Let’s look at an actual JSON file I requested recently.
Or at least just enough to make my point.

{
“disclaimer”: “Usage subject to terms: https://openexchangerates.org/terms”,
“license”: “https://openexchangerates.org/license”,
“timestamp”: ,
“base”: “USD”,
“rates”: {
…
“USD”: 1,
…
}
}

This is not different of what i thought.

-module(foo).
-namespace(talking_to_partner).

request(…) → … .

This is only a way to virtually prefixe your own modules.That’s all. No other goal.

And if local code want to access another implementation of a module with same basename, declare it.

-module(foo).
-namespace(talking_to_partner).

-namespaces([{a, talking_to_other}]).

request(xxx)-> … ;
request(yyy)-> a::foo:request(yyy).

Yes, protocols do not solve multiple dispatch, it is two dimensional. Yet, we are still stuck on a single-dimensional space. If there are good solutions for efficiently solving the N-dimensional aspect in a dynamic language (perhaps Julia would be a good example), then I am all ears. Meanwhile I will keep thinking about the problem.

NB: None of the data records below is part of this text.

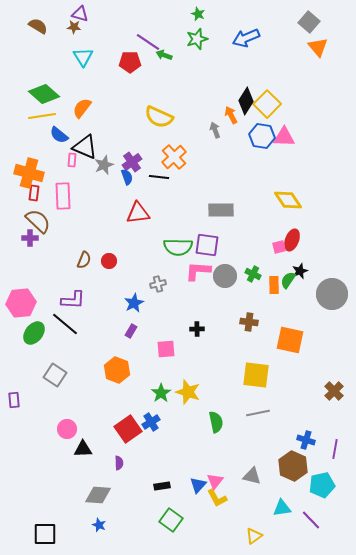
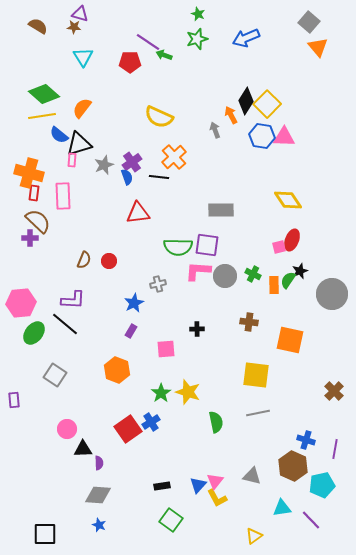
black triangle at (85, 147): moved 6 px left, 3 px up; rotated 40 degrees counterclockwise
purple semicircle at (119, 463): moved 20 px left
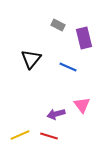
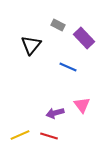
purple rectangle: rotated 30 degrees counterclockwise
black triangle: moved 14 px up
purple arrow: moved 1 px left, 1 px up
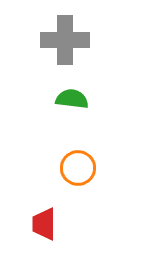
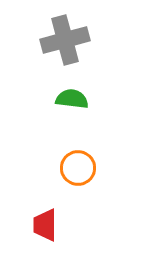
gray cross: rotated 15 degrees counterclockwise
red trapezoid: moved 1 px right, 1 px down
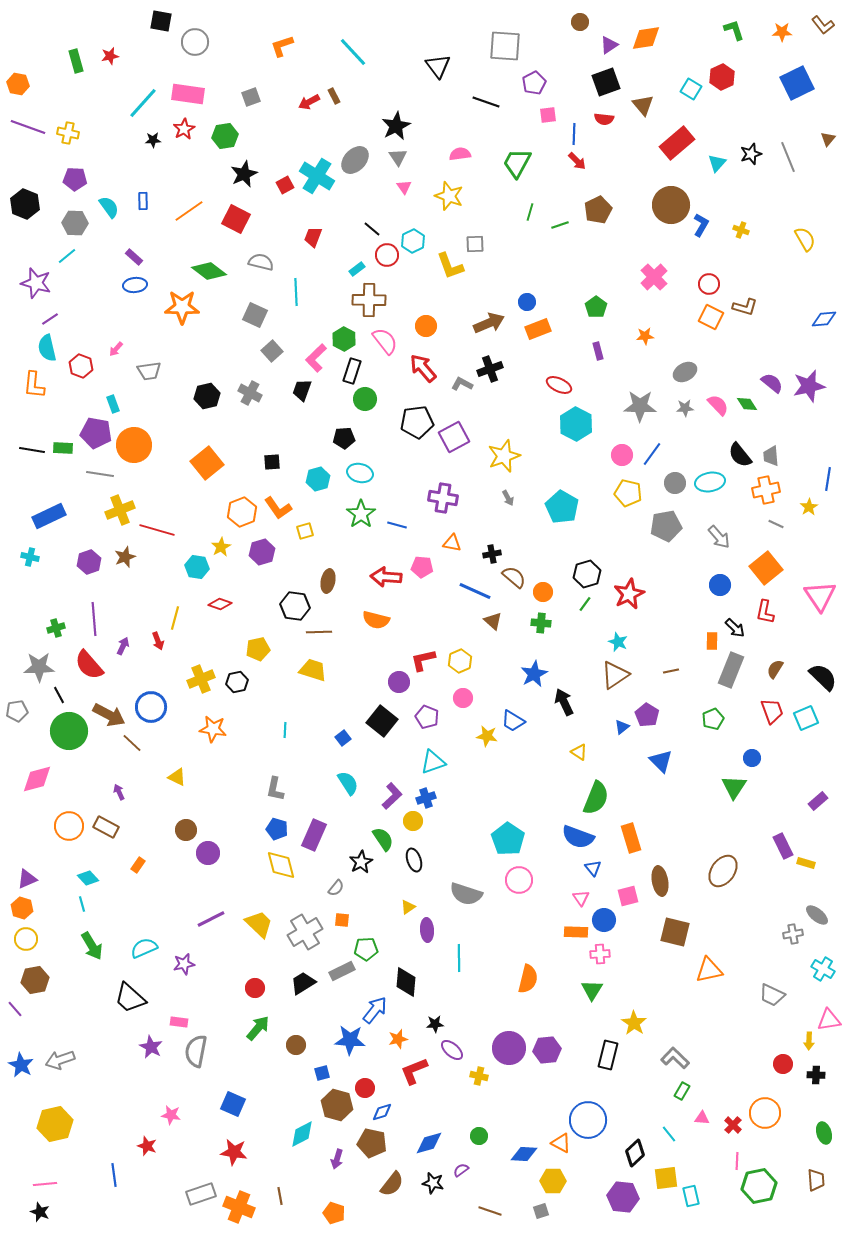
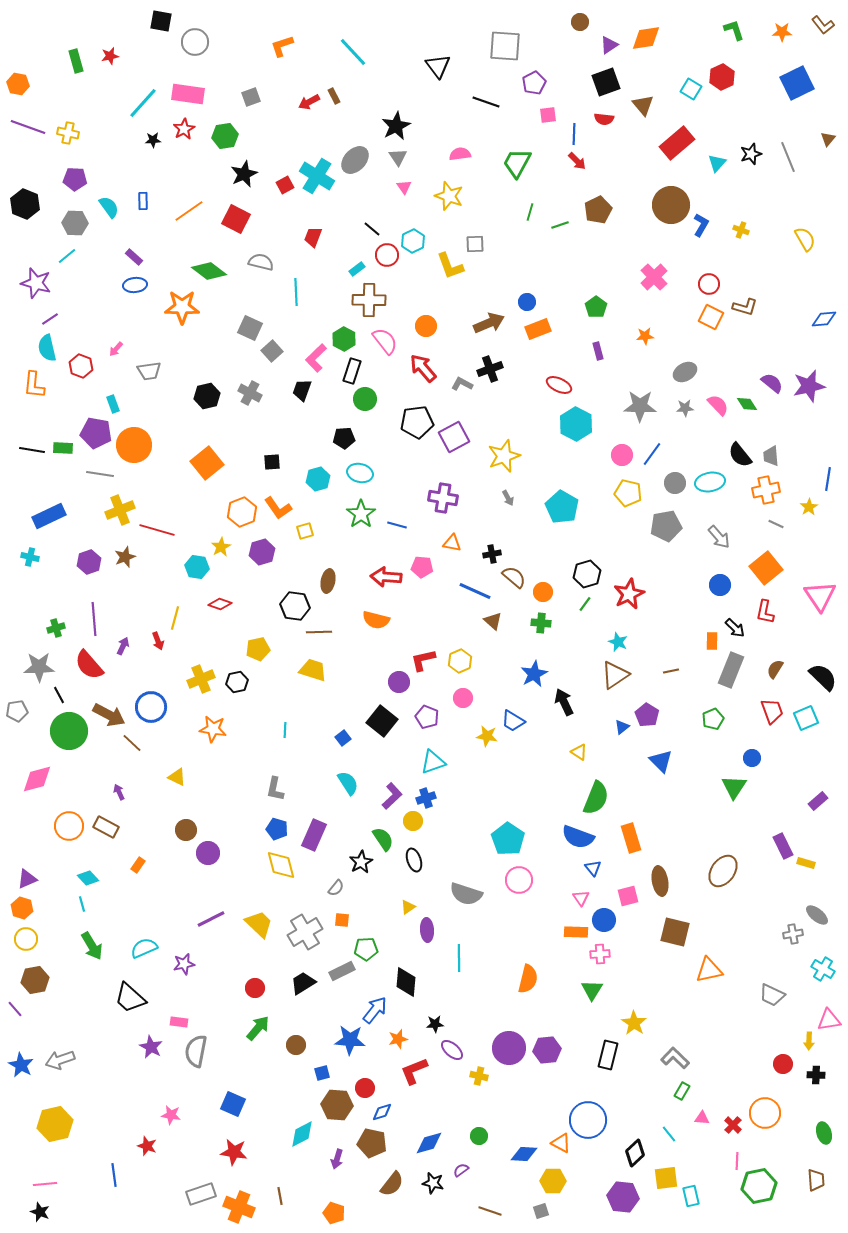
gray square at (255, 315): moved 5 px left, 13 px down
brown hexagon at (337, 1105): rotated 12 degrees counterclockwise
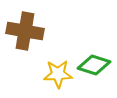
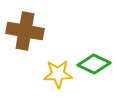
green diamond: moved 1 px up; rotated 8 degrees clockwise
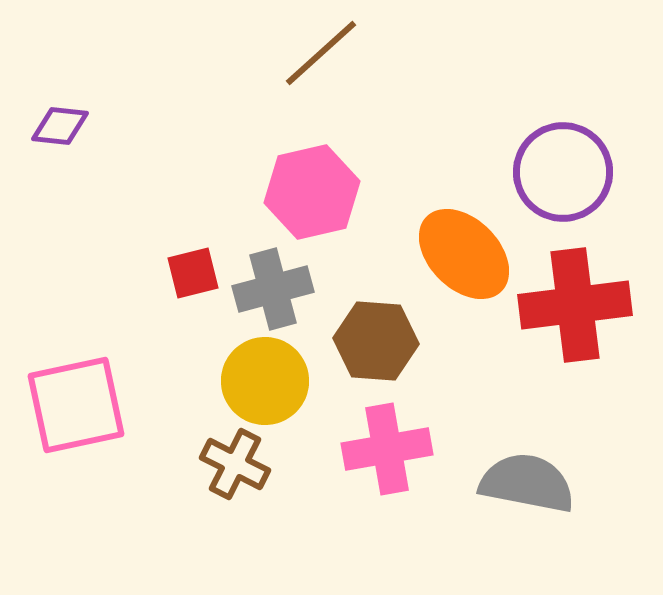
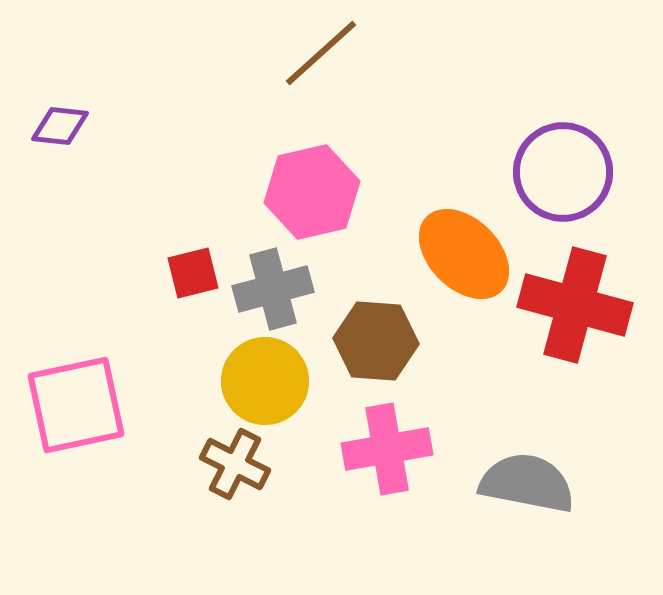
red cross: rotated 22 degrees clockwise
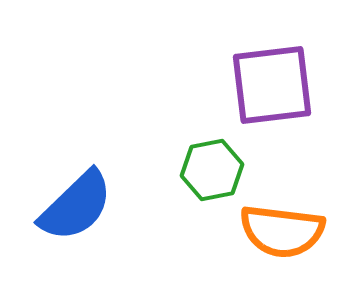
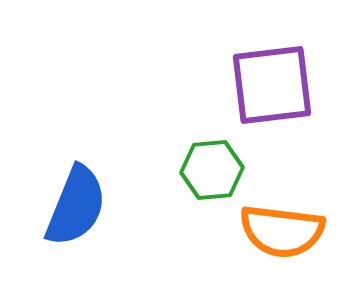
green hexagon: rotated 6 degrees clockwise
blue semicircle: rotated 24 degrees counterclockwise
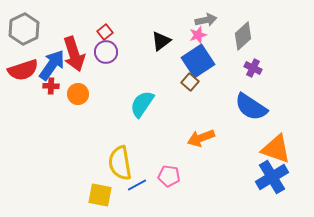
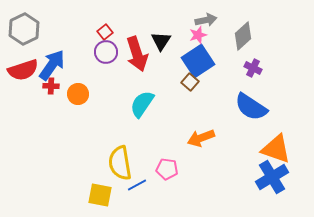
black triangle: rotated 20 degrees counterclockwise
red arrow: moved 63 px right
pink pentagon: moved 2 px left, 7 px up
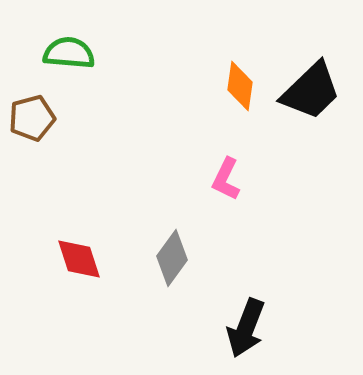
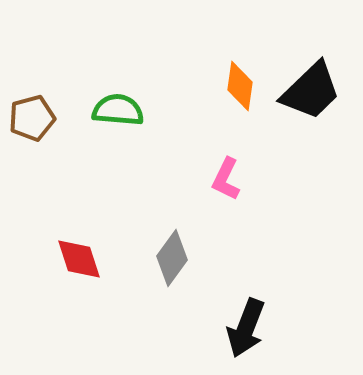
green semicircle: moved 49 px right, 57 px down
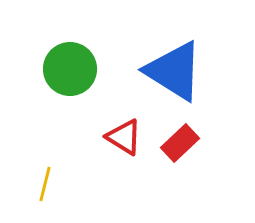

If we assume we will change the VM, it at least opens up the solution space.

The proposal assumes the ability of defining/wrapping new types somehow.

Even then, let’s assume we do pick a solution with multiple-dispatch. I don’t see how to avoid both performance and ordering issues without making the solution type based.

If you have a SUDOKU string, then you would either need to check on every string if that’s a SUDOKU string and then fallback. If others define FOO, BAR, BAZ strings, then we are now traversing 4 different types of strings. Extend this to every datatype and you end-up with a very slow dispatching mechanism? Plus if both FOO and BAR have similar shapes, then the order will matter. This sounds like weak-typing and it is easy to make a mess. If you want to have a special representation for a string, asking to wrap it on a new type is not much (and arguably a best practice even if you are not looking for a custom representation).

At best, we could ditch the type mechanism for a subset of pattern matching + guards where we can detect overlaps, but even then I fail to see how it would handle generic tuples or strings efficiently.

PS: In any case, I believe we had more than enough feedback on this one, so thanks everyone for the convo. I am glad to withdraw the idea for now.